Sample Compatibility & Compliance
The system accommodates biological samples (e.g., single cells, tissue explants, hydrogels), microfabricated devices, polymer films, and composite laminates. Its non-invasive contact geometry and adjustable tip loading profiles comply with ISO 17025:2017 requirements for accredited testing laboratories. When deployed in GLP or GMP-regulated environments (e.g., preclinical biomaterial evaluation), the platform supports audit-ready data logging—including timestamped force-position metadata—aligned with FDA 21 CFR Part 11 electronic record integrity guidelines when paired with compliant acquisition software. All mechanical interfaces meet RoHS and REACH material restrictions; anti-static universal mounting brackets prevent electrostatic discharge during handling of sensitive electronic or biological specimens.
Software & Data Management
Native operation integrates with MetaMorph® Imaging Software (version 7.8+) for synchronized spatial mapping, patterned stimulus delivery, and region-of-interest (ROI)-triggered force acquisition. Raw analog outputs (±10 V differential) interface via USB or Ethernet to National Instruments DAQ systems (e.g., PXIe-6363), supporting up to 100 kHz sampling with hardware-triggered synchronization. Export formats include CSV, HDF5, and TDMS—compatible with MATLAB, Python (NumPy/Pandas), and LabVIEW-based post-processing pipelines. Audit trails, user access logs, and parameter change histories are retained for regulatory review, satisfying ISO/IEC 17025 Clause 7.7 (Control of Records) and USP Analytical Instrument Qualification protocols.
Applications
- Single-cell adhesion force quantification under controlled shear and normal loading conditions.
- Dynamic characterization of viscoelastic hydrogels during cyclic compression/tension.
- Microscale tribological testing of thin-film coatings and 2D materials (e.g., graphene, MoS₂).
- Calibration and validation of AFM cantilever spring constants using reference force standards.
- Biomechanical modeling input generation for finite element analysis (FEA) of implant-tissue interfaces.
- In situ mechanical stimulation of organ-on-chip platforms with concurrent brightfield/fluorescence imaging.
FAQ
Is the system compatible with inverted or upright microscopes?
Yes—the modular bracket design supports standard C-mount and SM1-threaded optical interfaces, enabling seamless integration with Nikon Eclipse, Zeiss Axio, and Olympus IX series microscopes.

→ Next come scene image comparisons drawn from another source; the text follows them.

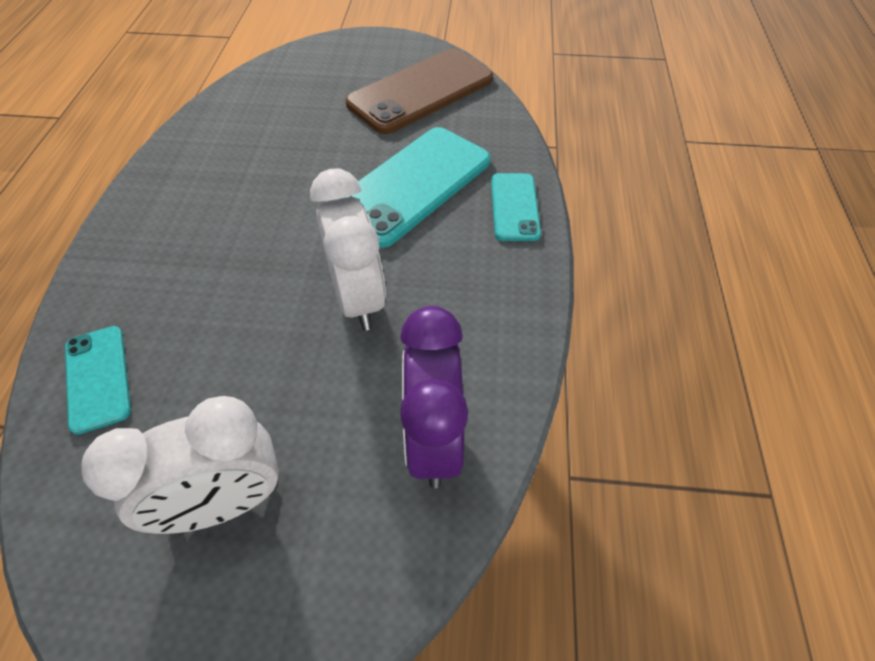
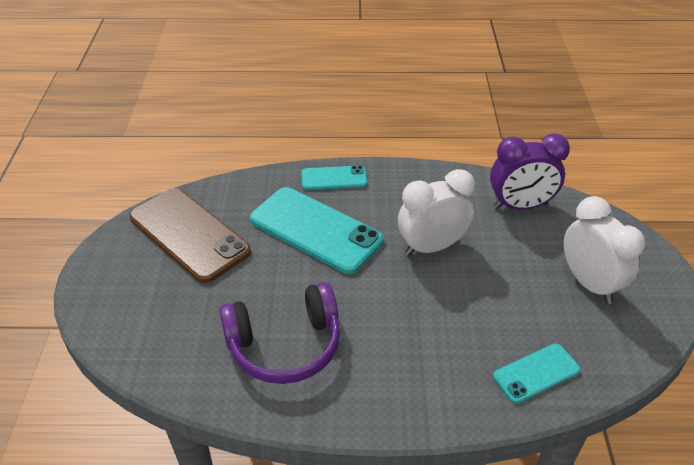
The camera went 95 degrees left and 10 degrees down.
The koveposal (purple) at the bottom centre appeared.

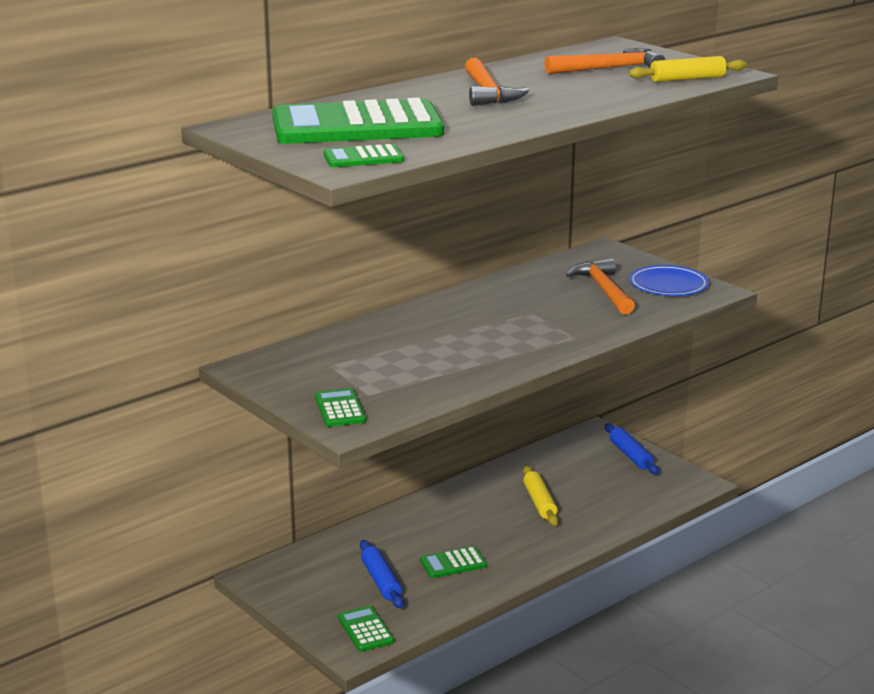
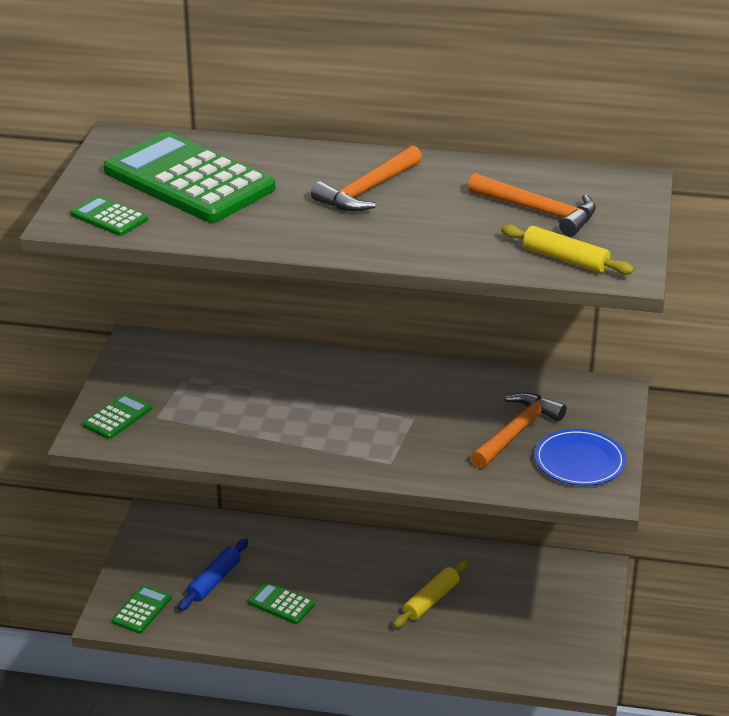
The camera went 50 degrees right and 10 degrees up.
The fakinen (blue) (no. 2 from left) at the middle right disappeared.

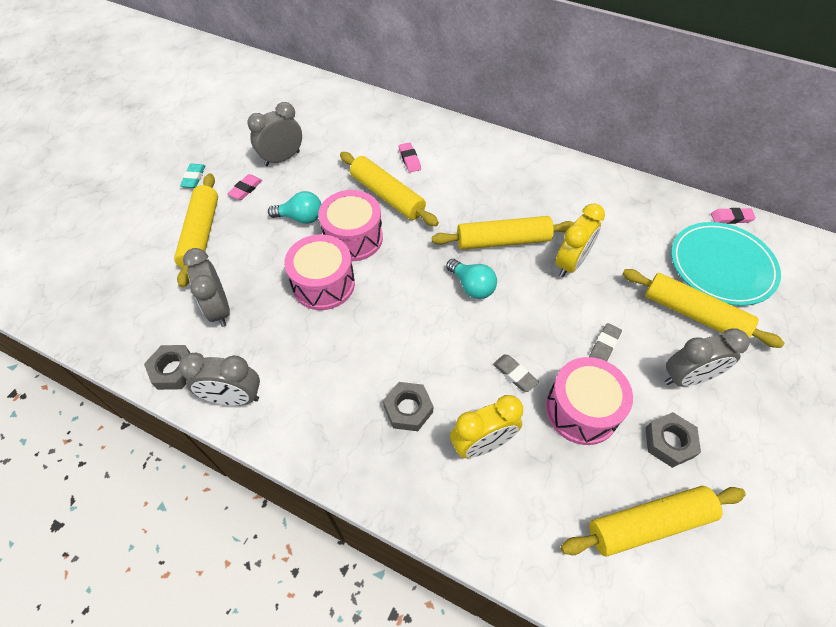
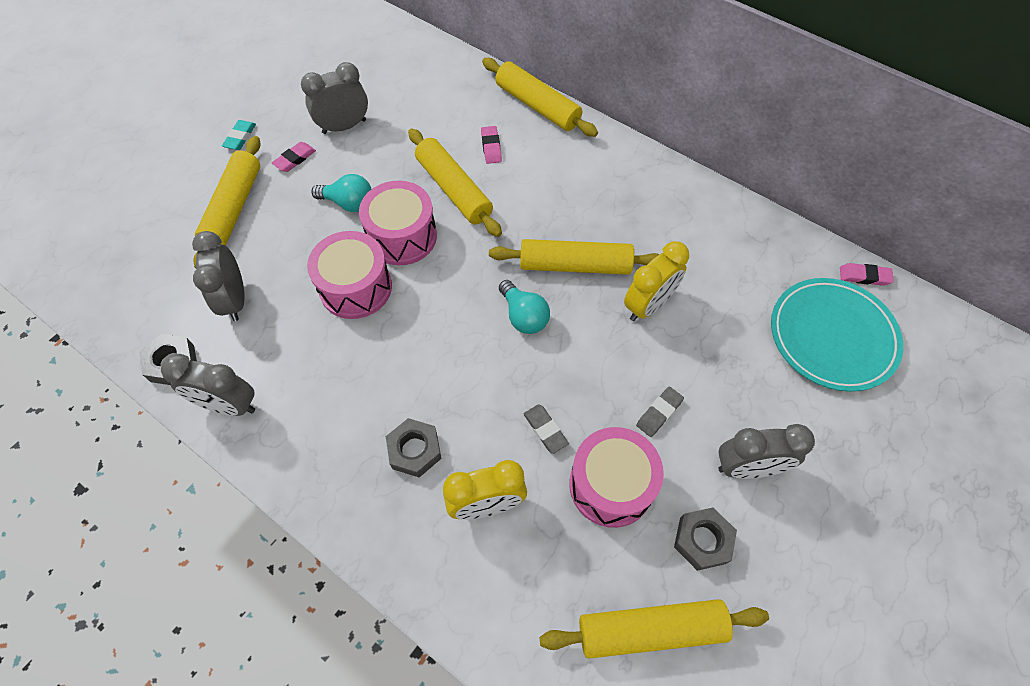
The camera went 10 degrees right and 5 degrees up.
The fakinen (yellow) (no. 5 from left in the first image) moved from the middle right to the top centre.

Can the force range be extended beyond 100 mN?
Custom configurations with higher-capacity sensor modules (e.g., AMTI OR6-7) are available upon request, subject to recalibration and mechanical redesign approval.
Does the system support closed-loop force control?
When coupled with MAC6000 motion controller firmware v4.2+, position-force hybrid control modes (e.g., force-clamp, displacement-ramp-with-force-feedback) are programmable via MetaMorph scripting.
What calibration documentation is provided?
Each unit ships with a NIST-traceable calibration certificate covering all three axes at five load points (10%, 25%, 50%, 75%, 100% FS), including temperature-compensated zero drift and sensitivity coefficients.
Is remote technical support available for international users?
Yes—AMPTek-certified application engineers provide remote diagnostics, software configuration assistance, and protocol optimization via secure screen-sharing sessions compliant with GDPR and HIPAA data transfer provisions.